*** Task inputs ***
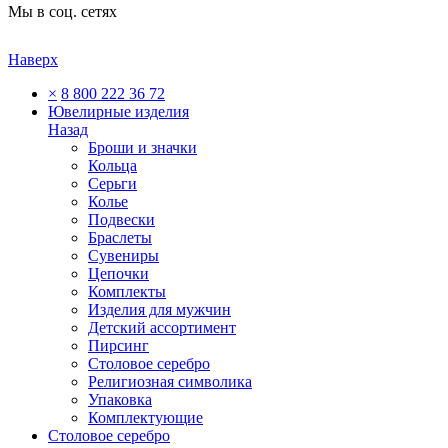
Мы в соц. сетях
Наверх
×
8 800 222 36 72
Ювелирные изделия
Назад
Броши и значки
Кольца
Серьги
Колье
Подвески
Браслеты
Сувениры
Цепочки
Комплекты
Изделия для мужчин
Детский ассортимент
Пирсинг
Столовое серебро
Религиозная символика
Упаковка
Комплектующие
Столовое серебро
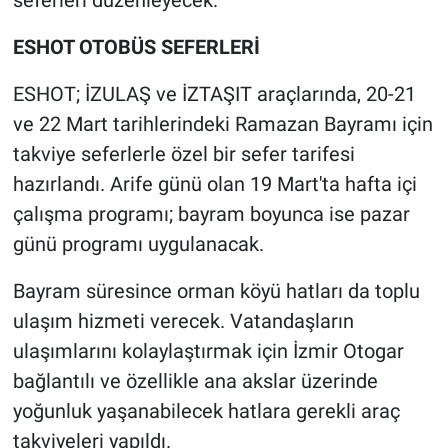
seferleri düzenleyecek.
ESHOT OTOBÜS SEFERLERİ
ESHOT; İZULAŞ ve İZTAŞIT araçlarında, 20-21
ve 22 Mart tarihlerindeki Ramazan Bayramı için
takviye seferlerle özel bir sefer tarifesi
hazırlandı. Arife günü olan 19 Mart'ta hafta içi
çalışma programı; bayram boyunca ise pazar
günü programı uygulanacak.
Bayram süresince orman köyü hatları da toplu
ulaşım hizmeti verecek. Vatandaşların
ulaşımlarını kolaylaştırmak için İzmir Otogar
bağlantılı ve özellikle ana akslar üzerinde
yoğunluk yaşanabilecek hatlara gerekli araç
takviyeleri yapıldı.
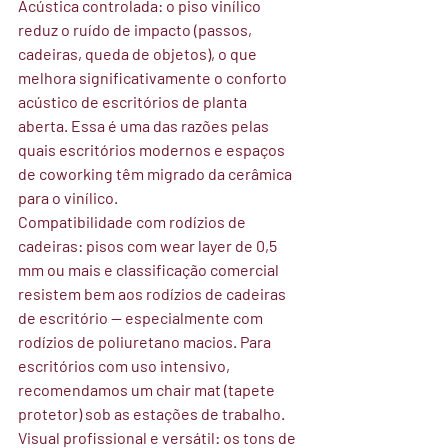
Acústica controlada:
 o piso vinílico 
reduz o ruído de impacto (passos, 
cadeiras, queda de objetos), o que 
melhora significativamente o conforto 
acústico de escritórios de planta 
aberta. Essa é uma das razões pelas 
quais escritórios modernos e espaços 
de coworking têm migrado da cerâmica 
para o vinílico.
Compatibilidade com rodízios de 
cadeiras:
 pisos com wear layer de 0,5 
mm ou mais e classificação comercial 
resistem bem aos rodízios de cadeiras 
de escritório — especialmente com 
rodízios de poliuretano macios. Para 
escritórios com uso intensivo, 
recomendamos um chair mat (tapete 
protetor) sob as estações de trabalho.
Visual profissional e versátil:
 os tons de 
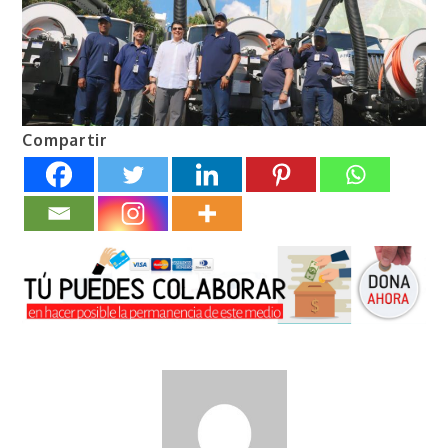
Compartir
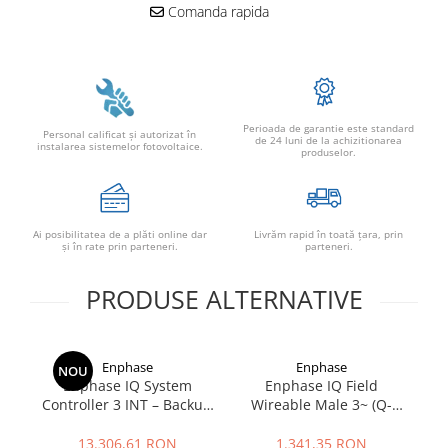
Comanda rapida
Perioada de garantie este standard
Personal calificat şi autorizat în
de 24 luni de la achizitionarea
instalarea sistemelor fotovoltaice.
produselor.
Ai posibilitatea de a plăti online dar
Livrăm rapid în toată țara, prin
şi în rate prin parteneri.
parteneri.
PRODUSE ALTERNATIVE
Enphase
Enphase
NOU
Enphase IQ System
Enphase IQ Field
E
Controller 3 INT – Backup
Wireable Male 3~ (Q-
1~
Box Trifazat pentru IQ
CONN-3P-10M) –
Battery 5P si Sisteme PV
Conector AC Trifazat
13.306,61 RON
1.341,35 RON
*** End of Task inputs ***
■ Required work: Identify each line in the entries that contains the string "Mart", and copy those lines.

■ Task result:
ve 22 Mart tarihlerindeki Ramazan Bayramı için
hazırlandı. Arife günü olan 19 Mart'ta hafta içi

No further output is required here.